The UN has already included Bhasan Char in the Joint Response Plan for the Rohingya refugees
Published : 04 Aug 2022, 09:34 PM
After the United Nations, the United States and Canada have agreed to provide Bangladesh with assistance in the Bhasan Char island project for the Rohingya refugees.
State Minister for Foreign Affairs Shahriar Alam said on Thursday the US and Canada had written to the government pledging the assistance.
Thanking the US and Canada for changing their stance, Shahriar said, “Bangladesh solely bore the burden of Bhasan Char.

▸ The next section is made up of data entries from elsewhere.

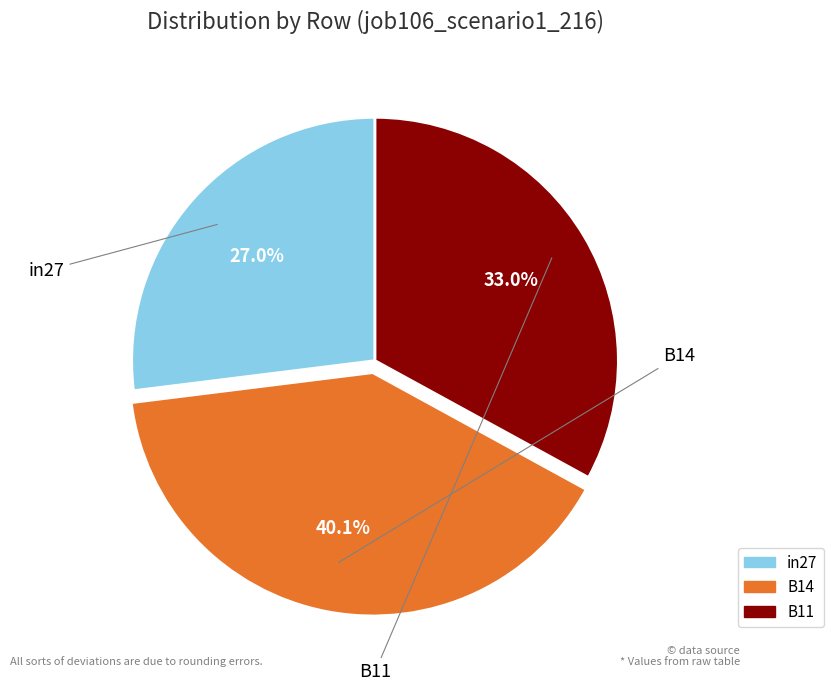

Between in27 and B11, which is larger?

B11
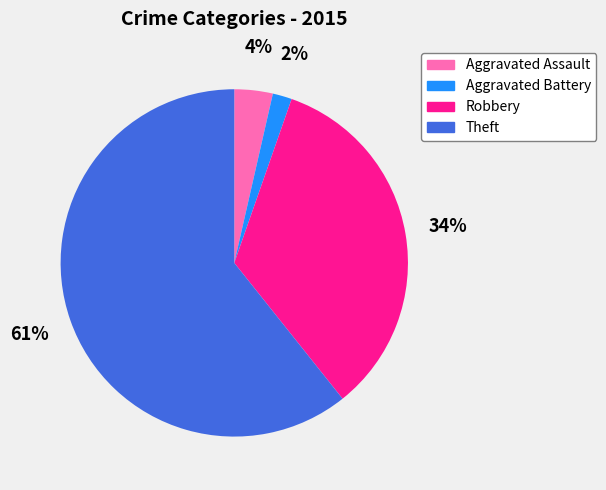

To the nearest percent, what is the combined percentage of Theft and Aggravated Assault?

64%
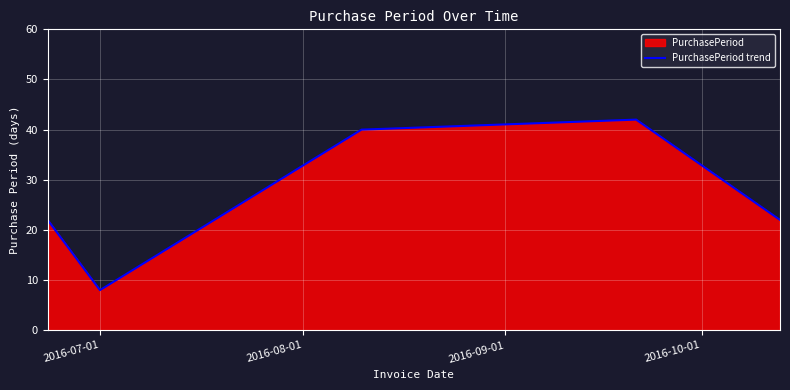

What is the minimum value shown in the chart?

8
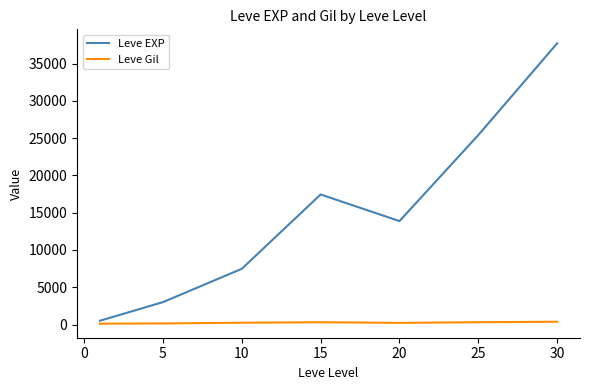

List the series in order of their overall mean, lowest first.

Leve Gil, Leve EXP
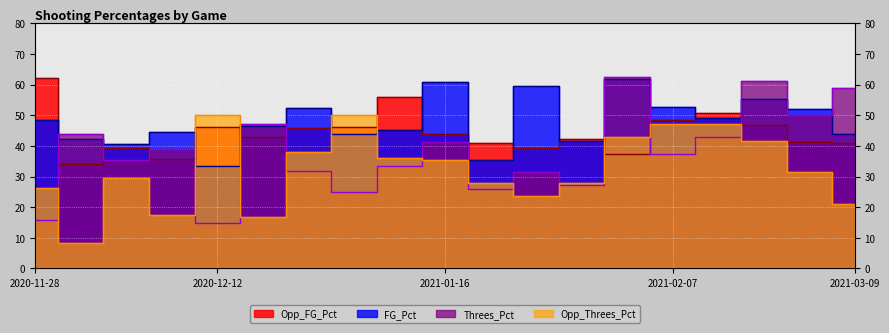

What is the total value across all series at 2021-01-23?

154.3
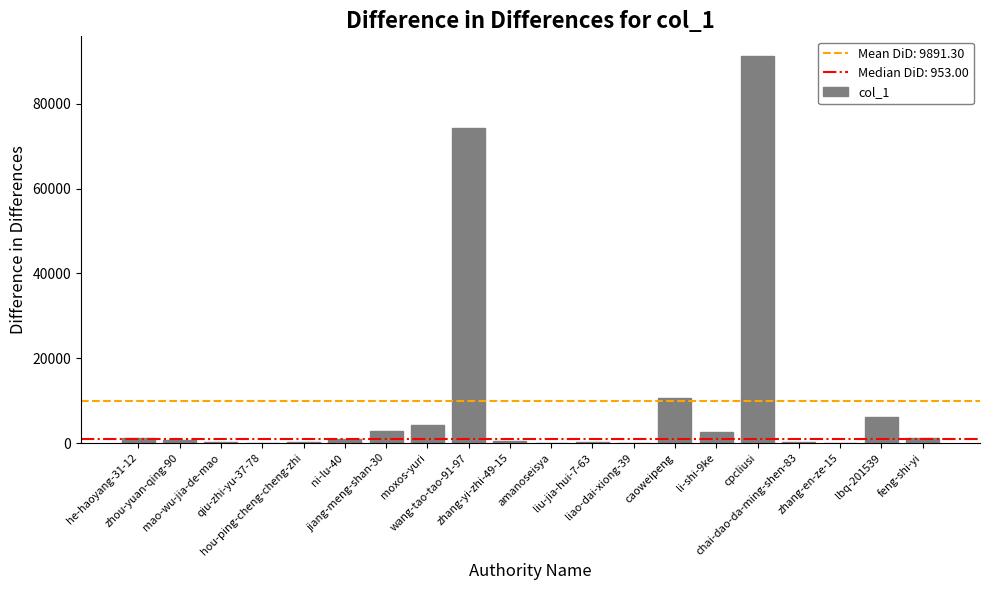

What is the change in value from chai-dao-da-ming-shen-83 to feng-shi-yi?

+1003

It will ease greatly now with this new pledge of help.”
The UN had objected to the relocation of some of the Myanmar refugees from Cox’s Bazar to the remote island, but recently it agreed to work for the relocated refugees and its agency for refugees, UNHCR, signed a deal with the government in October last year.

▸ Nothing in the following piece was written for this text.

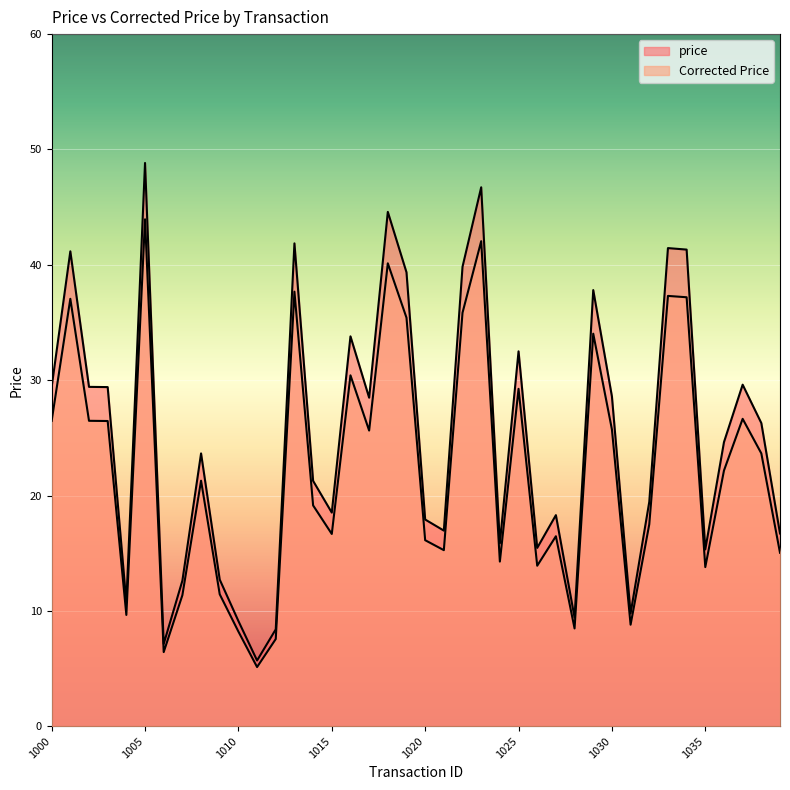

Reading left to right, what are all the values shown in this chart?

price: 29.4	41.2	29.4	29.4	10.7	48.8	7.1	12.6	23.6	12.7	9.1	5.7	8.4	41.9	21.3	18.5	33.8	28.5	44.6	39.4	17.9	17.0	39.8	46.7	15.9	32.5	15.5	18.3	9.4	37.8	28.6	9.8	19.4	41.5	41.3	15.3	24.6	29.6	26.3	16.7
Corrected Price: 26.5	37.1	26.5	26.5	9.6	43.9	6.4	11.4	21.3	11.4	8.2	5.1	7.6	37.7	19.1	16.7	30.4	25.6	40.1	35.4	16.1	15.3	35.8	42.0	14.3	29.2	13.9	16.5	8.5	34.0	25.7	8.8	17.5	37.3	37.2	13.8	22.2	26.6	23.7	15.0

Bhasan Char was later included in the Joint Response Plan to manage the Rohingya refugees, for which the UN has raised $3.22 billion since the mass exodus of more than 700,000 refugees from Myanmar’s Rakhine in 2017. The US contributed the highest $1.7 billion to the plan.
Many countries, including the US and Canada, and international agencies had expressed concerns about the safety of the Rohingya in case a cyclone and tidal surge bears down on the isolated island in the middle of the sea. They had also been concerned whether the relocation would be voluntary.

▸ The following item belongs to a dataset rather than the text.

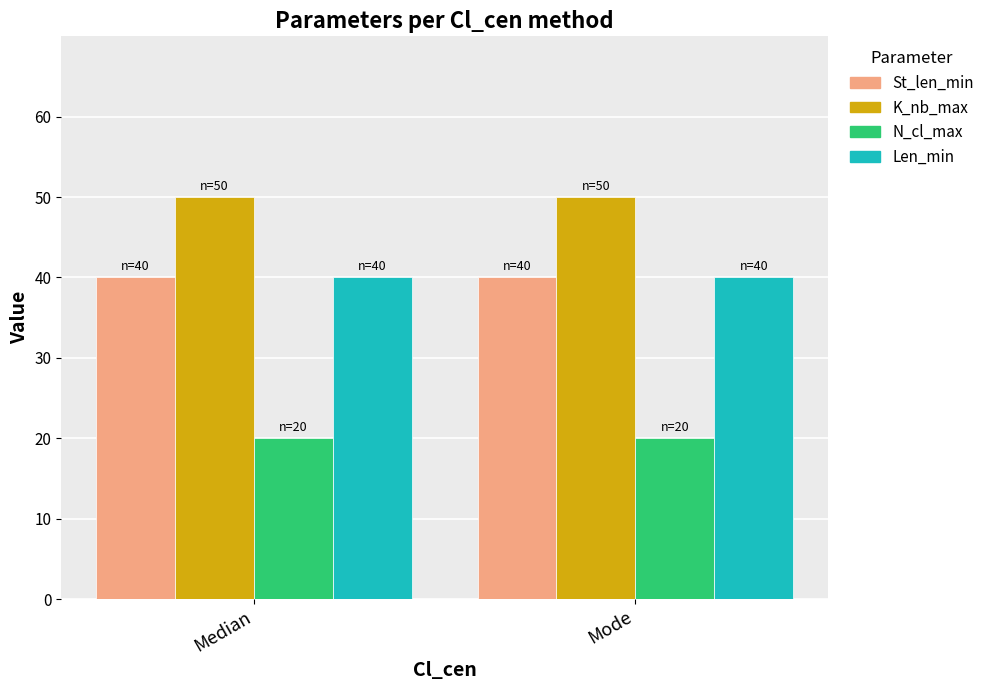

What is the value of the K_nb_max bar at the 2nd from the left?

50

Reports and visits by officials of international agencies suggested the relocated refugees were leading a better life than their relatives in the squalid camps in Cox’s Bazar although some tried to flee to the mainland.
Shahriar said “misleading” information about the island’s infrastructure were sent after a visit by Yanghee Lee, former UN Special Rapporteur on the situation of human rights in Myanmar, in 2019.
“But we were patient and never ceased engagement,” he said, adding the shelters built for the refugees are of high quality and no one was relocated against their will.
The 2017 exodus took place after the Myanmar military launched a crackdown described by the uN as a”textbook example of ethnic cleansing”. Myanmar authorities now face genocide charges in the World Court.
A cache of documents, collected by war crimes investigators and reported by Reuters on Thursday, reveals discussions and planning around the purges of the Rohingya population and efforts to hide military operations from the international community.
The documents show how the military systematically demonised the Muslim minority, created militias that would ultimately take part in operations against the Rohingya, and coordinated their actions with ultranationalist Buddhist monks.